- **Task**
Can you swap every "chart" in the rows below for "graph" and give the rows again with nothing else changed?

(Items from a data source)
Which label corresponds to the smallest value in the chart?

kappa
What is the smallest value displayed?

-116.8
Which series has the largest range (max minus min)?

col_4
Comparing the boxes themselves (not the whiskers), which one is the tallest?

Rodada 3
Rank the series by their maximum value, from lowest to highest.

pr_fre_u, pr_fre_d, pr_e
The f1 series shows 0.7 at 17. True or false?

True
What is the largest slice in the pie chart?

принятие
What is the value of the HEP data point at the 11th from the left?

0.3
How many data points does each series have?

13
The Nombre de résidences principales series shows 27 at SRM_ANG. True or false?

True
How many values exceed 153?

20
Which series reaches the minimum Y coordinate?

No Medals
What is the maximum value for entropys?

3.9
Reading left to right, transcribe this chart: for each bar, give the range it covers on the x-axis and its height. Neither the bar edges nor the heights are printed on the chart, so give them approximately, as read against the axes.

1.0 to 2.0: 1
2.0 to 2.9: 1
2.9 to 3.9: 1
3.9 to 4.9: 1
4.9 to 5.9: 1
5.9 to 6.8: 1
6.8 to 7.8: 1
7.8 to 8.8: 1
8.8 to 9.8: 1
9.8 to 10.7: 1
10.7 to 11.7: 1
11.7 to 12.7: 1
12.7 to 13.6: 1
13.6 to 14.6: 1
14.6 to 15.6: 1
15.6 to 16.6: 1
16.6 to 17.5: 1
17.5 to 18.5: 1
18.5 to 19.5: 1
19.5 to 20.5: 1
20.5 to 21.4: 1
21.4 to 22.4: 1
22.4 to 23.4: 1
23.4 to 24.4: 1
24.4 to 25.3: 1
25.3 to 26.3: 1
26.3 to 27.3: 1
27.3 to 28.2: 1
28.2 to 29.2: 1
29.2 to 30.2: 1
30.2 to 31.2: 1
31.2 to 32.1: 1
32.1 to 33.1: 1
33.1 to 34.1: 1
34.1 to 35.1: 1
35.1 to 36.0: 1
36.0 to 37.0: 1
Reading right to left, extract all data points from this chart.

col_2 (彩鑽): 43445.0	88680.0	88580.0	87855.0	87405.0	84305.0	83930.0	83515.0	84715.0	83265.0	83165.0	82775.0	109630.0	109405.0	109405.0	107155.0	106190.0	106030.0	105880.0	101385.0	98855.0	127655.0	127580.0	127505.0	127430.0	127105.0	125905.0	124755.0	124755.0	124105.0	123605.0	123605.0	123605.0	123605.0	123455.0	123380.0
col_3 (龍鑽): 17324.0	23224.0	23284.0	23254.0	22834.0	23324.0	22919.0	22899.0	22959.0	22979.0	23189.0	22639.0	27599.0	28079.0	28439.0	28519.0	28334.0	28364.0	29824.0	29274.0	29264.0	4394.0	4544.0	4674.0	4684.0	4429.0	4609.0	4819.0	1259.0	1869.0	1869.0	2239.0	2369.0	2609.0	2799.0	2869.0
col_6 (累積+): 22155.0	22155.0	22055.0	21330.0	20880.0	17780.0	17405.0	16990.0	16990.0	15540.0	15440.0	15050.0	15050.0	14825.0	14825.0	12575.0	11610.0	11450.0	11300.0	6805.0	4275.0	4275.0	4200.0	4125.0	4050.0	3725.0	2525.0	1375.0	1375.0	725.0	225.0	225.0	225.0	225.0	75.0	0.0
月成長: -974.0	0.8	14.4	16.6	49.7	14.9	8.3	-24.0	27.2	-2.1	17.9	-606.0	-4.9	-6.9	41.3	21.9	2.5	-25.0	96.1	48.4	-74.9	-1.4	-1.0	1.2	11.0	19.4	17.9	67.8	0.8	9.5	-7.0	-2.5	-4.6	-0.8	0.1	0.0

- **Solution to the problem**
Which label corresponds to the smallest value in the graph?

kappa
What is the smallest value displayed?

-116.8
Which series has the largest range (max minus min)?

col_4
Comparing the boxes themselves (not the whiskers), which one is the tallest?

Rodada 3
Rank the series by their maximum value, from lowest to highest.

pr_fre_u, pr_fre_d, pr_e
The f1 series shows 0.7 at 17. True or false?

True
What is the largest slice in the pie graph?

принятие
What is the value of the HEP data point at the 11th from the left?

0.3
How many data points does each series have?

13
The Nombre de résidences principales series shows 27 at SRM_ANG. True or false?

True
How many values exceed 153?

20
Which series reaches the minimum Y coordinate?

No Medals
What is the maximum value for entropys?

3.9
Reading left to right, transcribe this graph: for each bar, give the range it covers on the x-axis and its height. Neither the bar edges nor the heights are printed on the graph, so give them approximately, as read against the axes.

1.0 to 2.0: 1
2.0 to 2.9: 1
2.9 to 3.9: 1
3.9 to 4.9: 1
4.9 to 5.9: 1
5.9 to 6.8: 1
6.8 to 7.8: 1
7.8 to 8.8: 1
8.8 to 9.8: 1
9.8 to 10.7: 1
10.7 to 11.7: 1
11.7 to 12.7: 1
12.7 to 13.6: 1
13.6 to 14.6: 1
14.6 to 15.6: 1
15.6 to 16.6: 1
16.6 to 17.5: 1
17.5 to 18.5: 1
18.5 to 19.5: 1
19.5 to 20.5: 1
20.5 to 21.4: 1
21.4 to 22.4: 1
22.4 to 23.4: 1
23.4 to 24.4: 1
24.4 to 25.3: 1
25.3 to 26.3: 1
26.3 to 27.3: 1
27.3 to 28.2: 1
28.2 to 29.2: 1
29.2 to 30.2: 1
30.2 to 31.2: 1
31.2 to 32.1: 1
32.1 to 33.1: 1
33.1 to 34.1: 1
34.1 to 35.1: 1
35.1 to 36.0: 1
36.0 to 37.0: 1
Reading right to left, extract all data points from this graph.

col_2 (彩鑽): 43445.0	88680.0	88580.0	87855.0	87405.0	84305.0	83930.0	83515.0	84715.0	83265.0	83165.0	82775.0	109630.0	109405.0	109405.0	107155.0	106190.0	106030.0	105880.0	101385.0	98855.0	127655.0	127580.0	127505.0	127430.0	127105.0	125905.0	124755.0	124755.0	124105.0	123605.0	123605.0	123605.0	123605.0	123455.0	123380.0
col_3 (龍鑽): 17324.0	23224.0	23284.0	23254.0	22834.0	23324.0	22919.0	22899.0	22959.0	22979.0	23189.0	22639.0	27599.0	28079.0	28439.0	28519.0	28334.0	28364.0	29824.0	29274.0	29264.0	4394.0	4544.0	4674.0	4684.0	4429.0	4609.0	4819.0	1259.0	1869.0	1869.0	2239.0	2369.0	2609.0	2799.0	2869.0
col_6 (累積+): 22155.0	22155.0	22055.0	21330.0	20880.0	17780.0	17405.0	16990.0	16990.0	15540.0	15440.0	15050.0	15050.0	14825.0	14825.0	12575.0	11610.0	11450.0	11300.0	6805.0	4275.0	4275.0	4200.0	4125.0	4050.0	3725.0	2525.0	1375.0	1375.0	725.0	225.0	225.0	225.0	225.0	75.0	0.0
月成長: -974.0	0.8	14.4	16.6	49.7	14.9	8.3	-24.0	27.2	-2.1	17.9	-606.0	-4.9	-6.9	41.3	21.9	2.5	-25.0	96.1	48.4	-74.9	-1.4	-1.0	1.2	11.0	19.4	17.9	67.8	0.8	9.5	-7.0	-2.5	-4.6	-0.8	0.1	0.0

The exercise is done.